■ Figure understanding listing:

━━━━━━

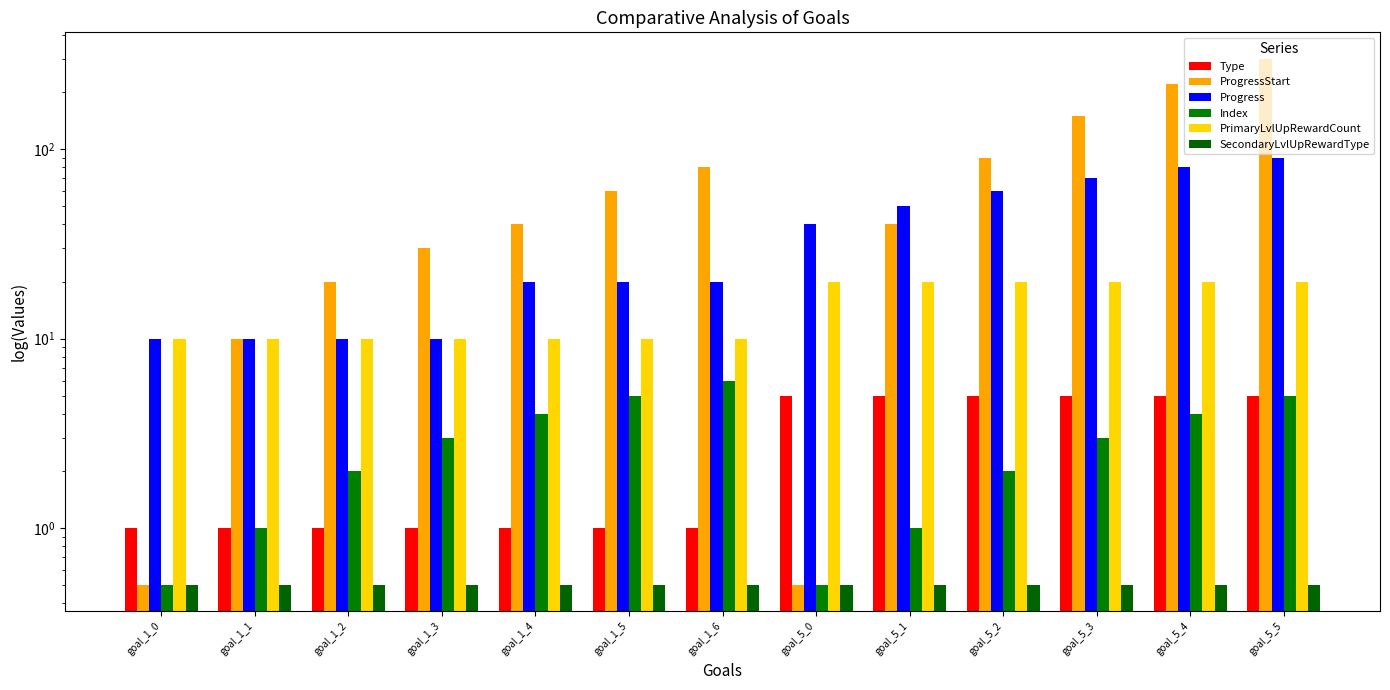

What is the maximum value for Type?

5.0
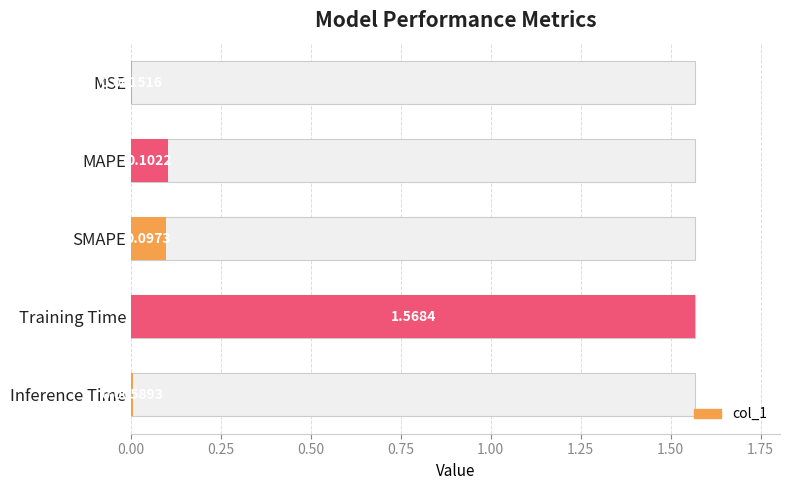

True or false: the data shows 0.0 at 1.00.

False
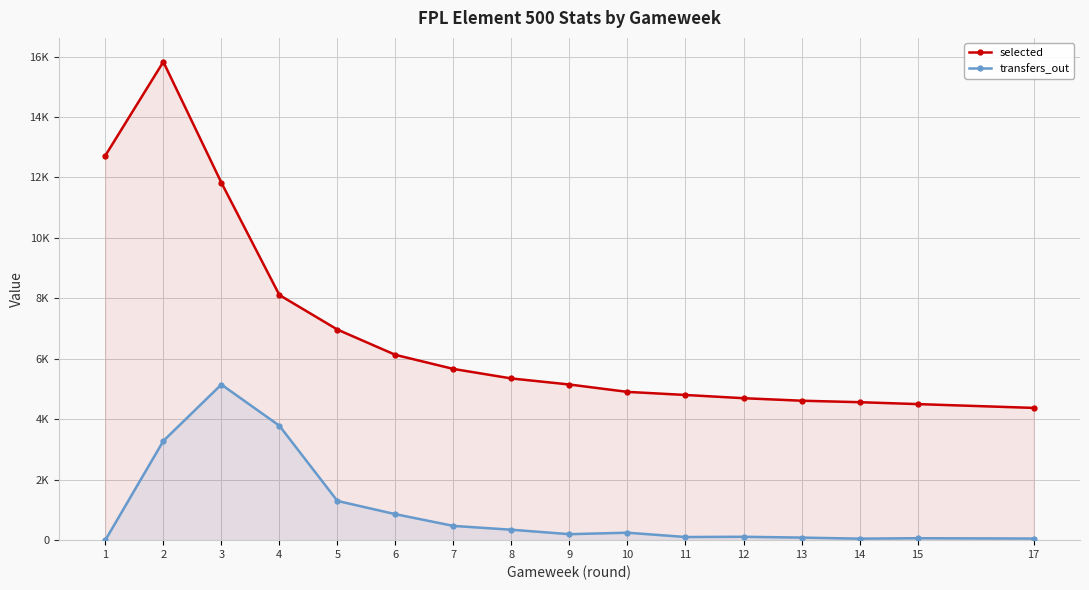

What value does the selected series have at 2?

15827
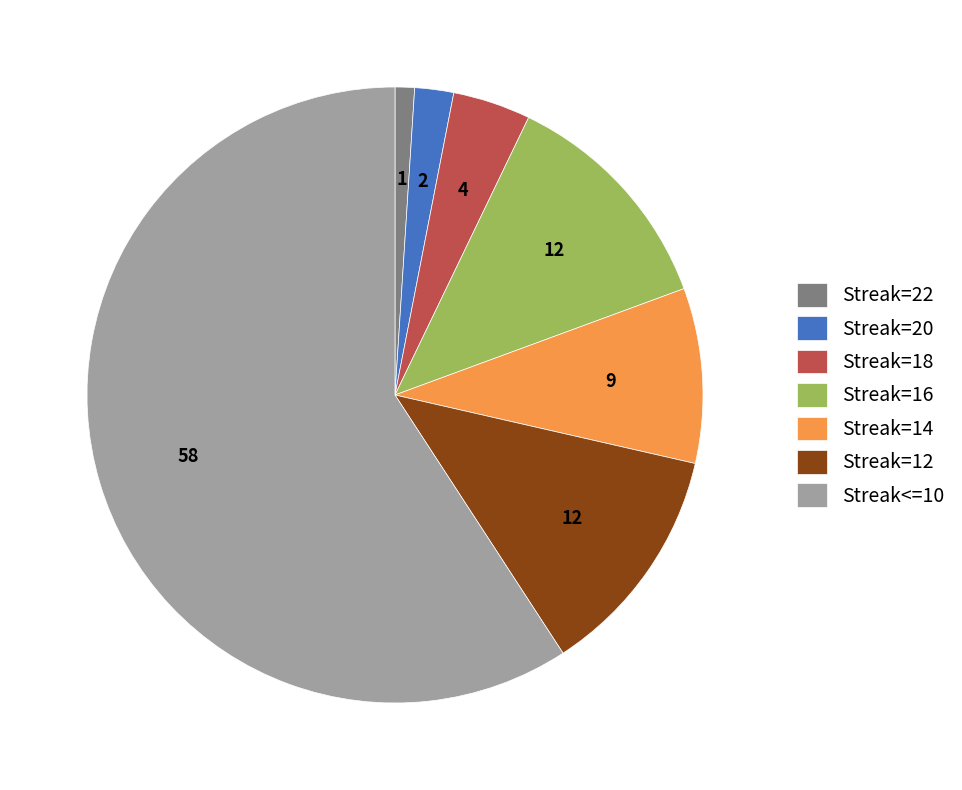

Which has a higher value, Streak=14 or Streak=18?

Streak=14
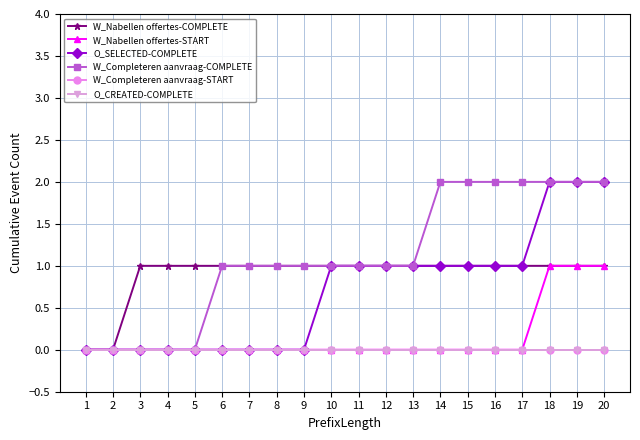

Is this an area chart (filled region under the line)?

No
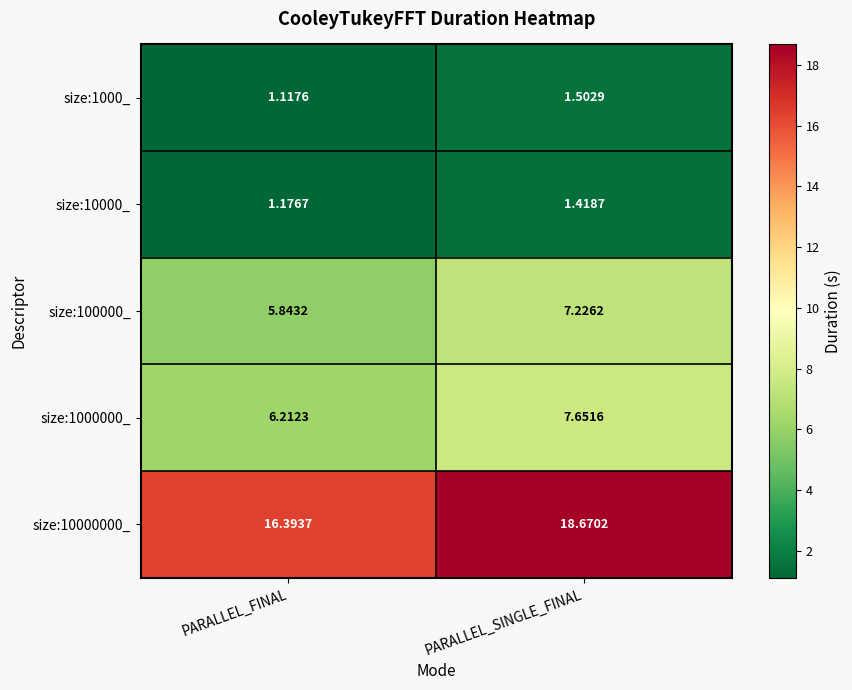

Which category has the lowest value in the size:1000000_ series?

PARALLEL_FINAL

━━━━━━

■ Task item: Reproduce the whole listing above word for word, leaving out the pictures.

■ Exercise output:
What is the maximum value for Type?

5.0

True or false: the data shows 0.0 at 1.00.

False

What value does the selected series have at 2?

15827

Which has a higher value, Streak=14 or Streak=18?

Streak=14

Is this an area chart (filled region under the line)?

No

Which category has the lowest value in the size:1000000_ series?

PARALLEL_FINAL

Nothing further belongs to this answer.